*DIRECTIONS FOR THIS TASK:* Find each line below containing the word "down" and copy it.

*Stored data entries:*
=-=-=

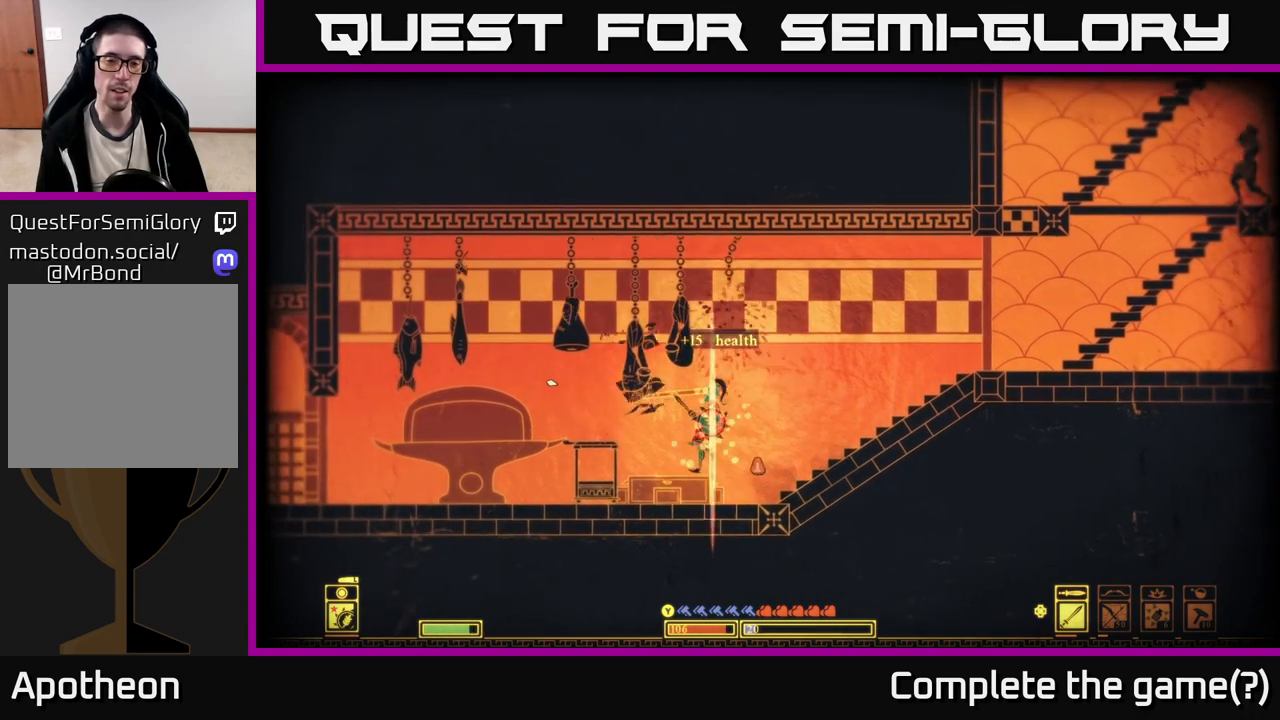
{"buttons": [], "left_stick": "center", "right_stick": "center", "events": [[33, "left_stick", "center"], [400, "right_stick", "center"]]}
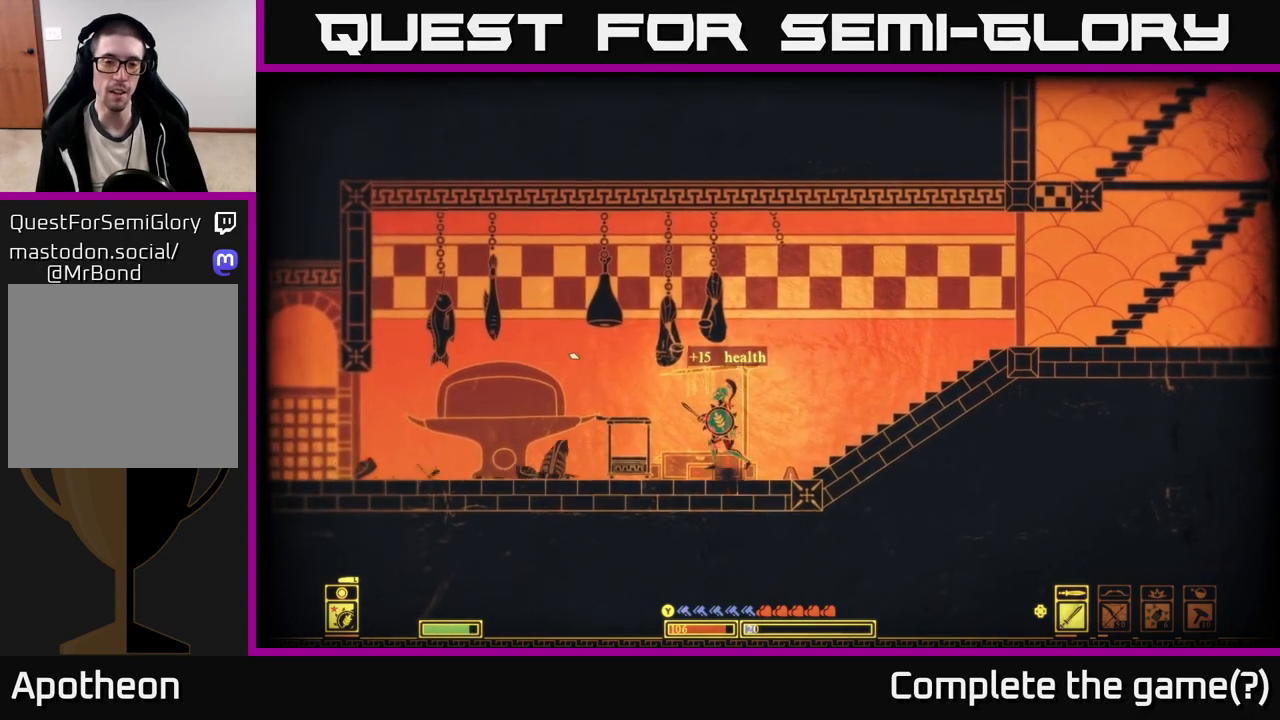
{"buttons": [], "left_stick": "left", "right_stick": "up-left", "events": [[17, "A", "down"], [67, "R2", "down"], [167, "A", "up"], [217, "R2", "up"], [300, "right_stick", "up-left"], [367, "left_stick", "left"]]}
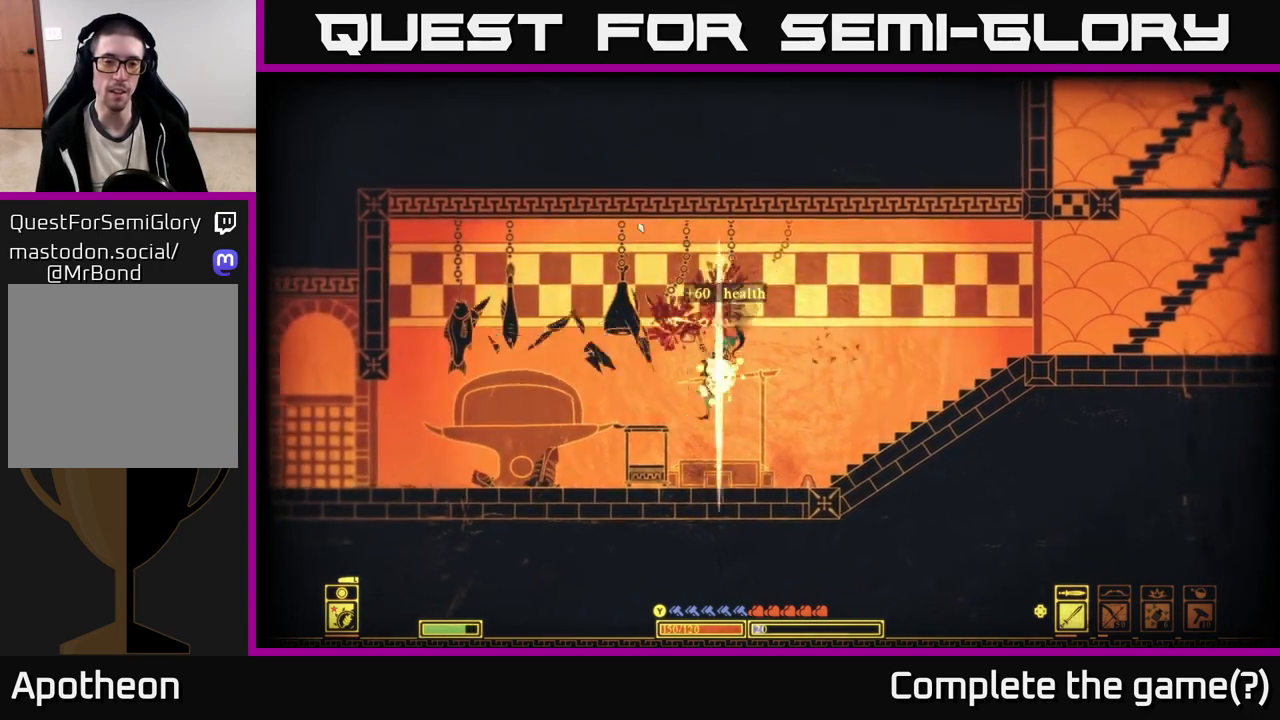
{"buttons": [], "left_stick": "right", "right_stick": "center", "events": [[50, "left_stick", "center"], [367, "left_stick", "right"], [400, "right_stick", "center"]]}
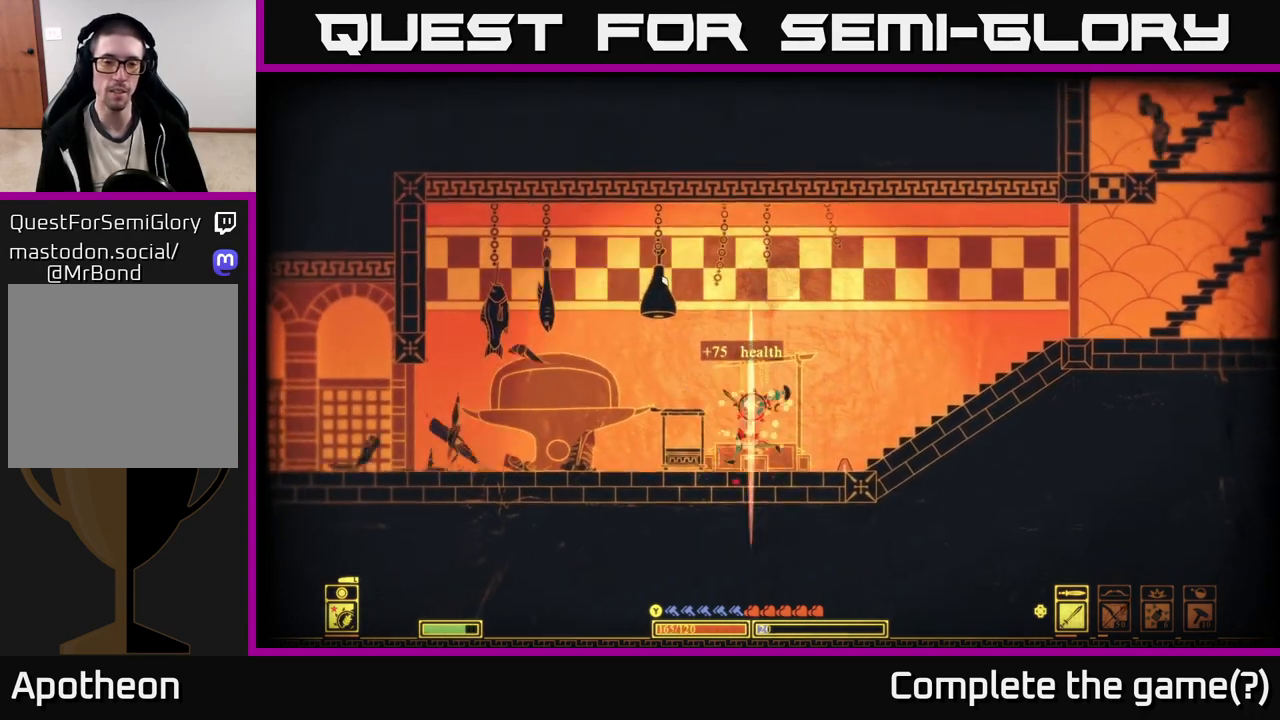
{"buttons": [], "left_stick": "right", "right_stick": "center", "events": []}
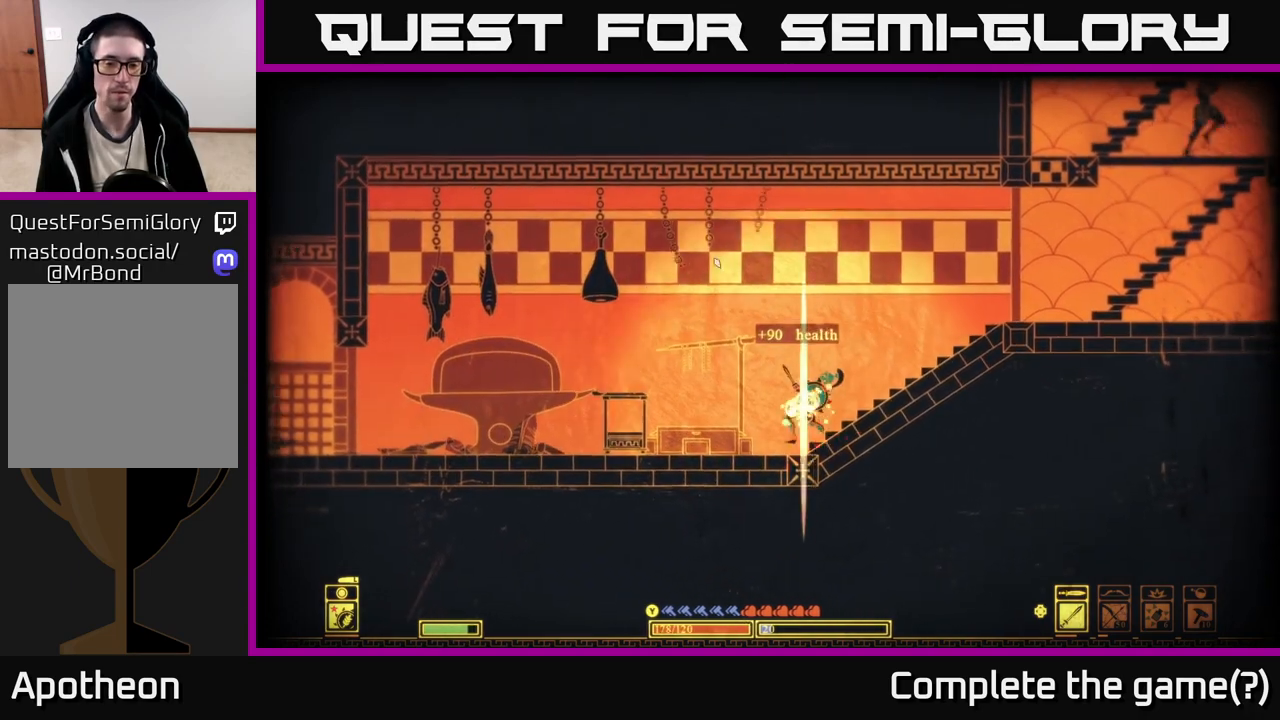
{"buttons": [], "left_stick": "right", "right_stick": "right", "events": [[17, "right_stick", "up-right"], [300, "right_stick", "right"]]}
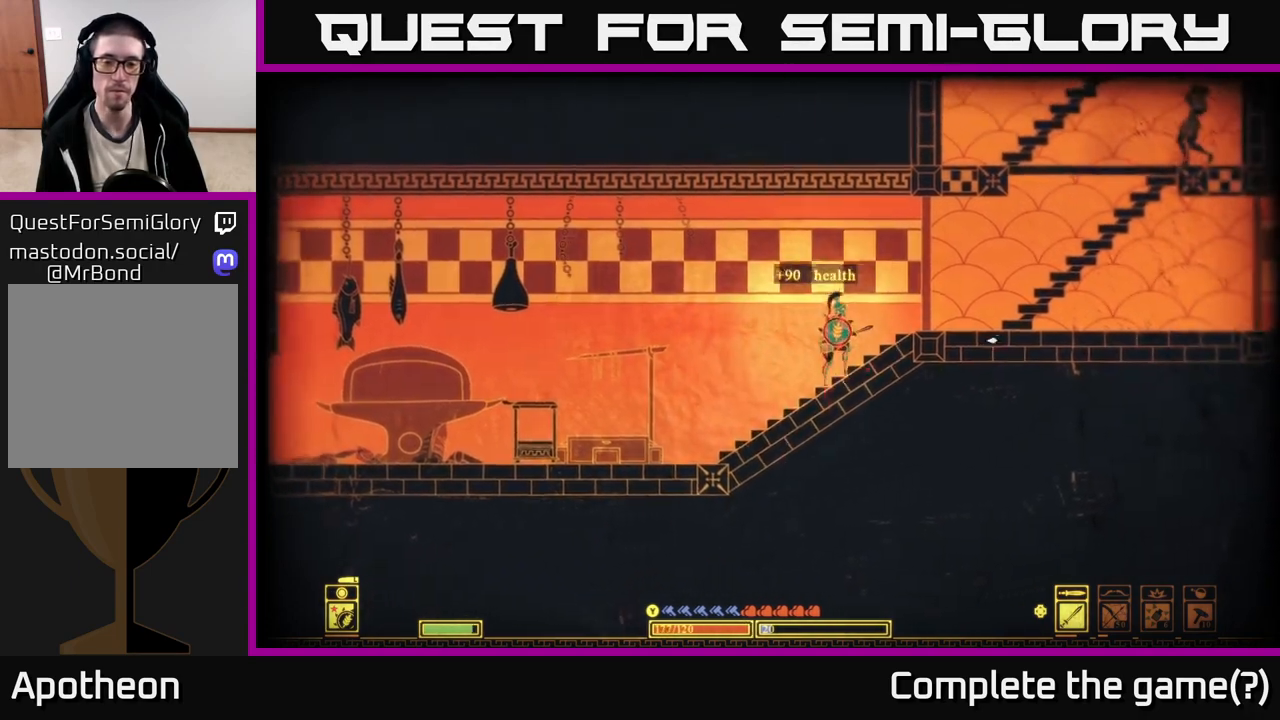
{"buttons": [], "left_stick": "right", "right_stick": "right", "events": []}
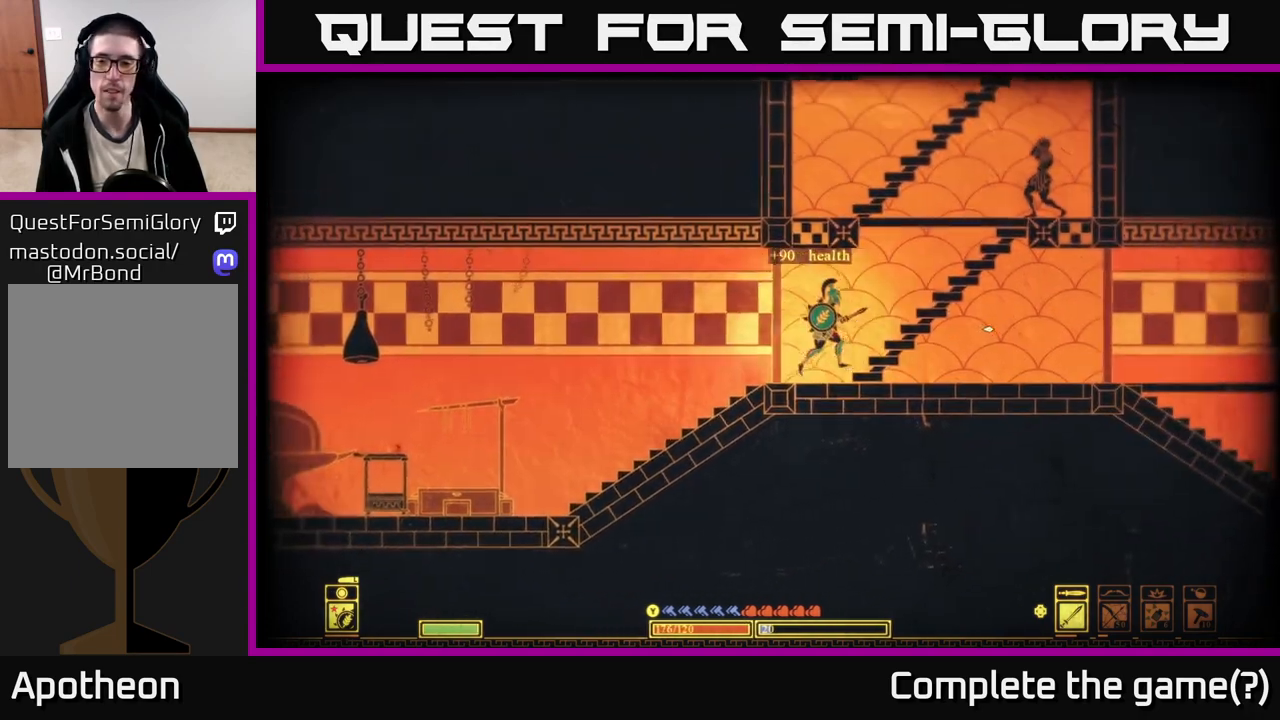
{"buttons": ["A"], "left_stick": "right", "right_stick": "center", "events": [[250, "right_stick", "center"], [283, "A", "down"]]}
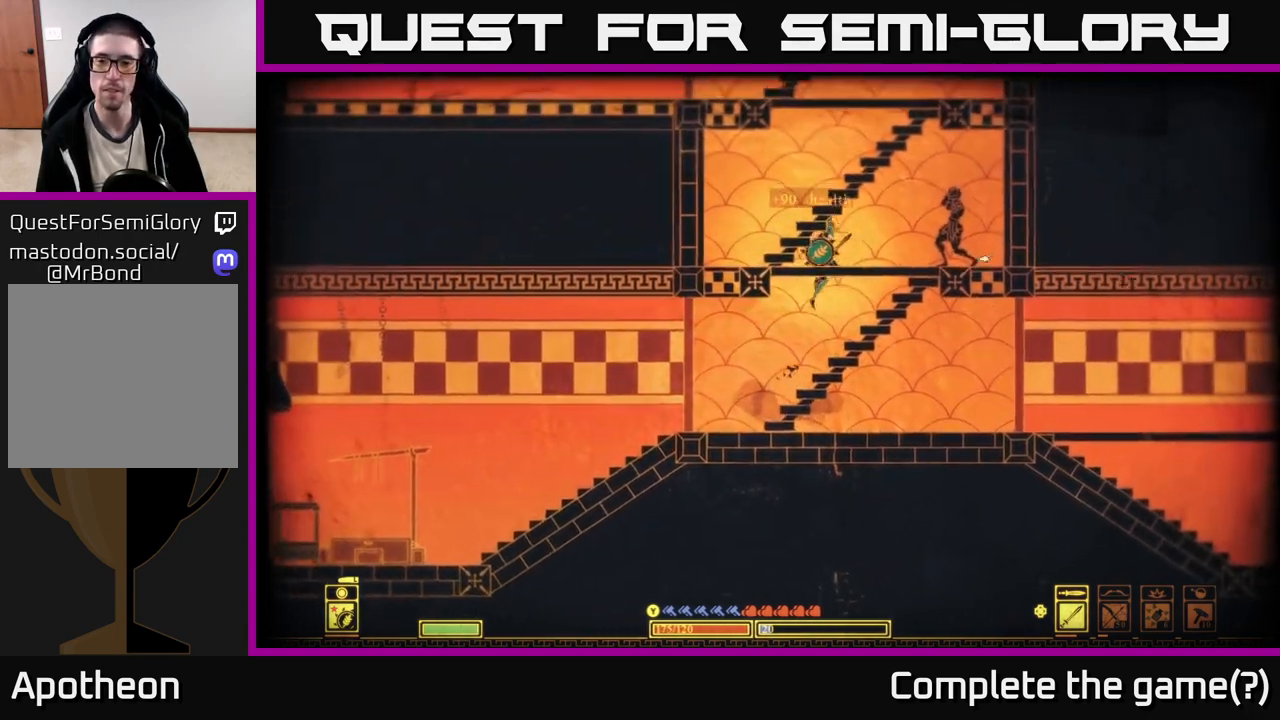
{"buttons": ["A"], "left_stick": "left", "right_stick": "center", "events": [[83, "A", "up"], [400, "A", "down"], [417, "left_stick", "left"]]}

=-=-=

*EXERCISE SOLUTION:*
{"buttons": [], "left_stick": "left", "right_stick": "up-left", "events": [[17, "A", "down"], [67, "R2", "down"], [167, "A", "up"], [217, "R2", "up"], [300, "right_stick", "up-left"], [367, "left_stick", "left"]]}
{"buttons": ["A"], "left_stick": "right", "right_stick": "center", "events": [[250, "right_stick", "center"], [283, "A", "down"]]}
{"buttons": ["A"], "left_stick": "left", "right_stick": "center", "events": [[83, "A", "up"], [400, "A", "down"], [417, "left_stick", "left"]]}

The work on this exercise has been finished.